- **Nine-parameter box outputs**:
= Beginning of Section =

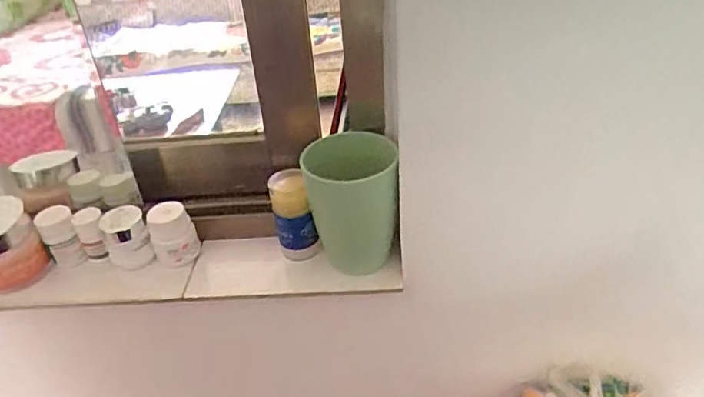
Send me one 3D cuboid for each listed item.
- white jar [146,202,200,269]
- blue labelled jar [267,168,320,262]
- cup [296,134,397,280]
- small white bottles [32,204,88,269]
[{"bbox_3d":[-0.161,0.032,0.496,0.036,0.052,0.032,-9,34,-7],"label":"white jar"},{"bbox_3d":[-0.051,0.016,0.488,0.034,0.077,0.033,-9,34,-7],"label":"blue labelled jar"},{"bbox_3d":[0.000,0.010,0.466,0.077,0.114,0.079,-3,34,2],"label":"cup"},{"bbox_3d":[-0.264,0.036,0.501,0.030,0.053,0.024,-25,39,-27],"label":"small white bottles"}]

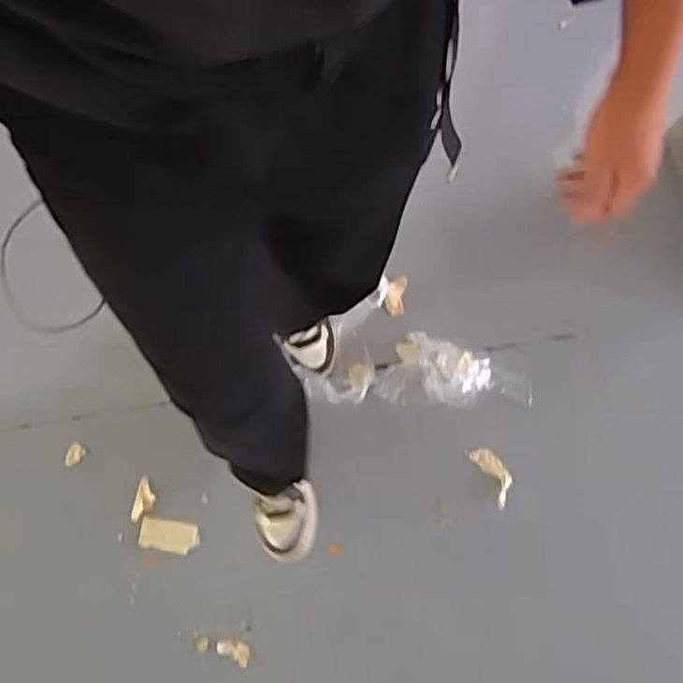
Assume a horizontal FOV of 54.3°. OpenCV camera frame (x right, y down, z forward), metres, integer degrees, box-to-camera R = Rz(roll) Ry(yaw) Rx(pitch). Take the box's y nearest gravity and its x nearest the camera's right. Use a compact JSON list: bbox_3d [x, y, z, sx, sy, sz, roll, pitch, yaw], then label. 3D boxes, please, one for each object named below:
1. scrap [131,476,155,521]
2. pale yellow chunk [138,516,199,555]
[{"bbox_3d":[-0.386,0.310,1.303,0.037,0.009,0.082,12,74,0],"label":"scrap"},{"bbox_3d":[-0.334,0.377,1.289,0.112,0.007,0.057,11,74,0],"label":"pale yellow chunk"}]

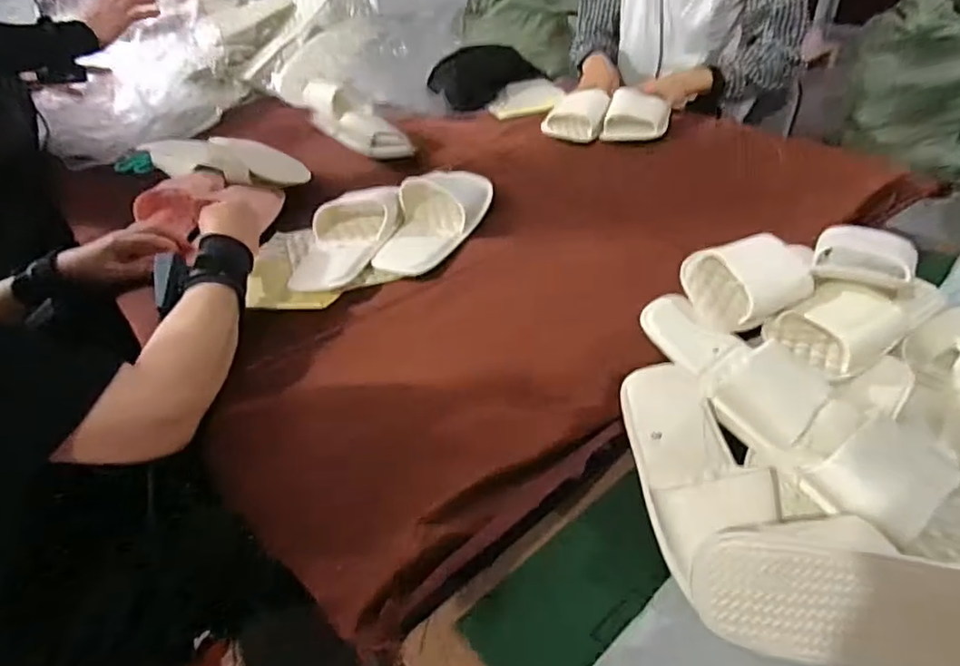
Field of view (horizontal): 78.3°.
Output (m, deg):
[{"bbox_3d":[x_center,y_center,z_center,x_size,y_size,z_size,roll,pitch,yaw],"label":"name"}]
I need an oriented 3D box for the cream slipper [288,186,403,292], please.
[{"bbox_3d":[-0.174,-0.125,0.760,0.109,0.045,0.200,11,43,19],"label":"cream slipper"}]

= End of Section =

- **The problem**:
From the entries above, copy every line that holds the word "roll".

- **Task answer**:
Assume a horizontal FOV of 54.3°. OpenCV camera frame (x right, y down, z forward), metres, integer degrees, box-to-camera R = Rz(roll) Ry(yaw) Rx(pitch). Take the box's y nearest gravity and its x nearest the camera's right. Use a compact JSON list: bbox_3d [x, y, z, sx, sy, sz, roll, pitch, yaw], then label. 3D boxes, please, one for each object named below:
[{"bbox_3d":[x_center,y_center,z_center,x_size,y_size,z_size,roll,pitch,yaw],"label":"name"}]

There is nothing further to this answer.